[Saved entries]
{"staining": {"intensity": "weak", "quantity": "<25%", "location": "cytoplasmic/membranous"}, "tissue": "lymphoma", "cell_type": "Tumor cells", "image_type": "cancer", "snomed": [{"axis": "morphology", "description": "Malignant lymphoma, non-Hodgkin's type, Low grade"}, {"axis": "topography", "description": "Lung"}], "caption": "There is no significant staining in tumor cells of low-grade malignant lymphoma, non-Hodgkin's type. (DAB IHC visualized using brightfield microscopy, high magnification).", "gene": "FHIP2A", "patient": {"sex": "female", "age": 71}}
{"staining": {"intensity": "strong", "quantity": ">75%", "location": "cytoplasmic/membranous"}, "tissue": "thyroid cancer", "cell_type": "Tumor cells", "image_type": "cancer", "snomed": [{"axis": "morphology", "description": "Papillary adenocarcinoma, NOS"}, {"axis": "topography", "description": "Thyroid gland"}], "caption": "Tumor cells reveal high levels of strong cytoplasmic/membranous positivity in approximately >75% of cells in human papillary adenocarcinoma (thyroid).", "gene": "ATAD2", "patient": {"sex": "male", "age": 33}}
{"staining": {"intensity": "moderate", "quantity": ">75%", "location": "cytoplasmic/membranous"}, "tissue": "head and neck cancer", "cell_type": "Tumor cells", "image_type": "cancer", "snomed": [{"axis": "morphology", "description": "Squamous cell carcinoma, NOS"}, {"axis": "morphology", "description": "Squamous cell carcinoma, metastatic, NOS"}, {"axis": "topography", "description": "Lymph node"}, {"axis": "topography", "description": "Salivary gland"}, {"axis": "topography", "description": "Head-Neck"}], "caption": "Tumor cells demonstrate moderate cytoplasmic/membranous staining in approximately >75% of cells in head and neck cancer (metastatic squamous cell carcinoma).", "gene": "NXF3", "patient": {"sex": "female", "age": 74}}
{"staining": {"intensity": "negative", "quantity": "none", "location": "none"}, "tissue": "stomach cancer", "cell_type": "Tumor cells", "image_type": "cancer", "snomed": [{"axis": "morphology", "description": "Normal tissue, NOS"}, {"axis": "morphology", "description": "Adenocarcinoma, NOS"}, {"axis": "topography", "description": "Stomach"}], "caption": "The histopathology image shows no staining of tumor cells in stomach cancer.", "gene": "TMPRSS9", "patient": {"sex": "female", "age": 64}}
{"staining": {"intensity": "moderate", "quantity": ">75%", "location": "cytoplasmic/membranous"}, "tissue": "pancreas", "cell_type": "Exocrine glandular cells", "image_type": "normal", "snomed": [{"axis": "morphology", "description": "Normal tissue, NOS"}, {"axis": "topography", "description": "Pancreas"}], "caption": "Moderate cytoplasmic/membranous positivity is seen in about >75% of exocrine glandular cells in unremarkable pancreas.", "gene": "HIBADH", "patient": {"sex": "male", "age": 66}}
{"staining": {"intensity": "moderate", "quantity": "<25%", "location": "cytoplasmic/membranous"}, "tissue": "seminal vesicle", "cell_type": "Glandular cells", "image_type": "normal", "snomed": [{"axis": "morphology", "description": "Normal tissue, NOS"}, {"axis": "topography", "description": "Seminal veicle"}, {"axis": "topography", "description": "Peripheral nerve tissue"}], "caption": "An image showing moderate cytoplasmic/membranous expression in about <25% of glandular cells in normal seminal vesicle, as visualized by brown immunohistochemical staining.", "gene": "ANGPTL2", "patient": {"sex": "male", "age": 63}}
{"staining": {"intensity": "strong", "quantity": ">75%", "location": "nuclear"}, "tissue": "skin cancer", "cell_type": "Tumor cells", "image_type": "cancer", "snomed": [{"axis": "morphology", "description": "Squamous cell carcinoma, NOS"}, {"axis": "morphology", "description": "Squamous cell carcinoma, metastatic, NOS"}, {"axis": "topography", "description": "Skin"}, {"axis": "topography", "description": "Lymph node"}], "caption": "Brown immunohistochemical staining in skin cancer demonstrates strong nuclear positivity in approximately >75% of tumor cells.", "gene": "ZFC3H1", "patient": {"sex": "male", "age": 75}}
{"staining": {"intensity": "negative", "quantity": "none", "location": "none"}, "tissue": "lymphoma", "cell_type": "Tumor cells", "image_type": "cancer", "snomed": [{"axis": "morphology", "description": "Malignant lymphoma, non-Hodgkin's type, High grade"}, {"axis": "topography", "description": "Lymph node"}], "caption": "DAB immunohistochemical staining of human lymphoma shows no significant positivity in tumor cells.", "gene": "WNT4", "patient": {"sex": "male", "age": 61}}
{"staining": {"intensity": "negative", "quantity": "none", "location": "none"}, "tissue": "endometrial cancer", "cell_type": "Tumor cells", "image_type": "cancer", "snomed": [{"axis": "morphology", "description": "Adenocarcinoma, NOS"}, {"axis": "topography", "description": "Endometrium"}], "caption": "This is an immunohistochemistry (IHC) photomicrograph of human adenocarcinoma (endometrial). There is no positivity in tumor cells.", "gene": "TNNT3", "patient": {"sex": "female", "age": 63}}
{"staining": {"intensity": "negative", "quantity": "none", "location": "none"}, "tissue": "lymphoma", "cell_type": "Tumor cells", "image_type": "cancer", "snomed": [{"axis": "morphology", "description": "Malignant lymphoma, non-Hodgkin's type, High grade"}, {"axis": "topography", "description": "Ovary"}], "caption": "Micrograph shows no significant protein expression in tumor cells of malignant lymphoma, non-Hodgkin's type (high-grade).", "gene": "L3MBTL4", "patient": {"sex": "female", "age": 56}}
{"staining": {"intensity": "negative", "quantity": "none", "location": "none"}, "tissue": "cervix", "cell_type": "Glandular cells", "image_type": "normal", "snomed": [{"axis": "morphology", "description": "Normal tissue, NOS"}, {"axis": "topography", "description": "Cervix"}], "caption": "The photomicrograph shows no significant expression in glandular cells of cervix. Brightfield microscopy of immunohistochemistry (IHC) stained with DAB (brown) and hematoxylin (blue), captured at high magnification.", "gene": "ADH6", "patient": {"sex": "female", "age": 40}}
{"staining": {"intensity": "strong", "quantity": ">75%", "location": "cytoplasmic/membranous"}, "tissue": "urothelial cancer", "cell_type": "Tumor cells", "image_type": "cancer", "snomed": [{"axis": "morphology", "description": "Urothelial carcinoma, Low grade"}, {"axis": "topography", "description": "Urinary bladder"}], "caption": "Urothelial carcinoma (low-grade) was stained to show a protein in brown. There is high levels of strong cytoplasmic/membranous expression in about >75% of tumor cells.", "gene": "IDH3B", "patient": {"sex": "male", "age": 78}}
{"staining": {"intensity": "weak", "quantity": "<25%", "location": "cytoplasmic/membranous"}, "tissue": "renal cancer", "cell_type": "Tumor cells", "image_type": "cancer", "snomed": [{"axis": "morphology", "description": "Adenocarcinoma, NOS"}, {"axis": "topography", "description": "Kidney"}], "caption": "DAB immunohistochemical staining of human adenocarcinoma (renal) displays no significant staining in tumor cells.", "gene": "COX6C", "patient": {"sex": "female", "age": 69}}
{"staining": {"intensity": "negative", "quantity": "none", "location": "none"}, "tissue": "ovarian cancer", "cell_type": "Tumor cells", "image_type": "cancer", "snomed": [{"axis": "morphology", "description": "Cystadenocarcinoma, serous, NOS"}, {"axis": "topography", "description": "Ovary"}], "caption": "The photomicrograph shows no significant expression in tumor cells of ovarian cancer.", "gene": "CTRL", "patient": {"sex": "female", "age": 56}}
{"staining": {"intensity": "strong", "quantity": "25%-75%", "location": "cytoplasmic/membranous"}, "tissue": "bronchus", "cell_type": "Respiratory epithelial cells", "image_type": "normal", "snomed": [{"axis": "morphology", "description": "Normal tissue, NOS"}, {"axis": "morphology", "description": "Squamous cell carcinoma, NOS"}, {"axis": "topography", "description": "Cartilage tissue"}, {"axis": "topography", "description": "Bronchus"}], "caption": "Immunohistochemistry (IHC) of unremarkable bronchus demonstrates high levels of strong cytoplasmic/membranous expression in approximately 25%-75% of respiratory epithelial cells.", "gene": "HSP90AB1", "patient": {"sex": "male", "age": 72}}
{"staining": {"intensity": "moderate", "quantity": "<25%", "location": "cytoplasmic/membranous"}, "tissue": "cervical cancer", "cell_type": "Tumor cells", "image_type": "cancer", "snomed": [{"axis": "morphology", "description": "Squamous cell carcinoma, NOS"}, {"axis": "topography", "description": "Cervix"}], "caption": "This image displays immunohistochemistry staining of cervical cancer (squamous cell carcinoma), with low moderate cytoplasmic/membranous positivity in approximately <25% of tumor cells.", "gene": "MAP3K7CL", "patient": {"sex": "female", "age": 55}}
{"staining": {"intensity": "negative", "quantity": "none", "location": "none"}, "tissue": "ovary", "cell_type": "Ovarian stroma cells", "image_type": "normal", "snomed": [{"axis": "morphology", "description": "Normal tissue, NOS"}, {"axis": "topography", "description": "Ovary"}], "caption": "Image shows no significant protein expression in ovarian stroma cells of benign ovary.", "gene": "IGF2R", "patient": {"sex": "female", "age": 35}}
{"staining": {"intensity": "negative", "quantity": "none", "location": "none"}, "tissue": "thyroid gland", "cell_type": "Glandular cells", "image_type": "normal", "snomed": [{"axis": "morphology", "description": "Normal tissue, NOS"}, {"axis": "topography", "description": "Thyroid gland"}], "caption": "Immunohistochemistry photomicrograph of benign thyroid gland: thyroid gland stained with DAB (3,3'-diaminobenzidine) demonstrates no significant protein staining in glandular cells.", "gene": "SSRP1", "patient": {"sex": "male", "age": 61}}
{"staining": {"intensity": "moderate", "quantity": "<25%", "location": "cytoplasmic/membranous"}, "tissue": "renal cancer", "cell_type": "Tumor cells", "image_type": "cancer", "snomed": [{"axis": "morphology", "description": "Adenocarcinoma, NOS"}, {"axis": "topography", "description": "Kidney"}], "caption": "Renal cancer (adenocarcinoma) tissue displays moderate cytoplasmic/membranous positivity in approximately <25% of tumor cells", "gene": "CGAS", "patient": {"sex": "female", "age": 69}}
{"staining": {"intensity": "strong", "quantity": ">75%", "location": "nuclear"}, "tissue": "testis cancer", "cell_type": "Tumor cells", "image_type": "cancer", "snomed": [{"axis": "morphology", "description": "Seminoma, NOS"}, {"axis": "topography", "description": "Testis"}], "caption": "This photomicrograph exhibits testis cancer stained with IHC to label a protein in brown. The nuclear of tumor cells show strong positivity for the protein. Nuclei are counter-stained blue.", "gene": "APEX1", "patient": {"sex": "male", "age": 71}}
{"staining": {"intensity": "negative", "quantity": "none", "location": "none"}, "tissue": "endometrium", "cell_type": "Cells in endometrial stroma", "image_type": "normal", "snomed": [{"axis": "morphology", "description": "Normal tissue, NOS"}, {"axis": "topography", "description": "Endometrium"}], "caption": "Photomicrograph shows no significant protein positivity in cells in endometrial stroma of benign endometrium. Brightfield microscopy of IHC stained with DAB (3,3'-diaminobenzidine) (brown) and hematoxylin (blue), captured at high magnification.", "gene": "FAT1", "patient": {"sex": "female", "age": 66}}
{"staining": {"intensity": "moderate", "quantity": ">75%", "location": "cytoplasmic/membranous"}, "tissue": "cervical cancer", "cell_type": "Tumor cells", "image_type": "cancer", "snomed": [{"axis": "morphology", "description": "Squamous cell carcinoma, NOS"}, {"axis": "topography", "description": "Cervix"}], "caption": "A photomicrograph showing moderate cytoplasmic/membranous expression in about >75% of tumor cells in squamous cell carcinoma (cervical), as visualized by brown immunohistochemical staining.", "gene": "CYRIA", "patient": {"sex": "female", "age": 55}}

### [YOUR ASSIGNMENT]
Please copy every line of the data that carries the string "weak".

### [WRITTEN SOLUTION]
{"staining": {"intensity": "weak", "quantity": "<25%", "location": "cytoplasmic/membranous"}, "tissue": "lymphoma", "cell_type": "Tumor cells", "image_type": "cancer", "snomed": [{"axis": "morphology", "description": "Malignant lymphoma, non-Hodgkin's type, Low grade"}, {"axis": "topography", "description": "Lung"}], "caption": "There is no significant staining in tumor cells of low-grade malignant lymphoma, non-Hodgkin's type. (DAB IHC visualized using brightfield microscopy, high magnification).", "gene": "FHIP2A", "patient": {"sex": "female", "age": 71}}
{"staining": {"intensity": "weak", "quantity": "<25%", "location": "cytoplasmic/membranous"}, "tissue": "renal cancer", "cell_type": "Tumor cells", "image_type": "cancer", "snomed": [{"axis": "morphology", "description": "Adenocarcinoma, NOS"}, {"axis": "topography", "description": "Kidney"}], "caption": "DAB immunohistochemical staining of human adenocarcinoma (renal) displays no significant staining in tumor cells.", "gene": "COX6C", "patient": {"sex": "female", "age": 69}}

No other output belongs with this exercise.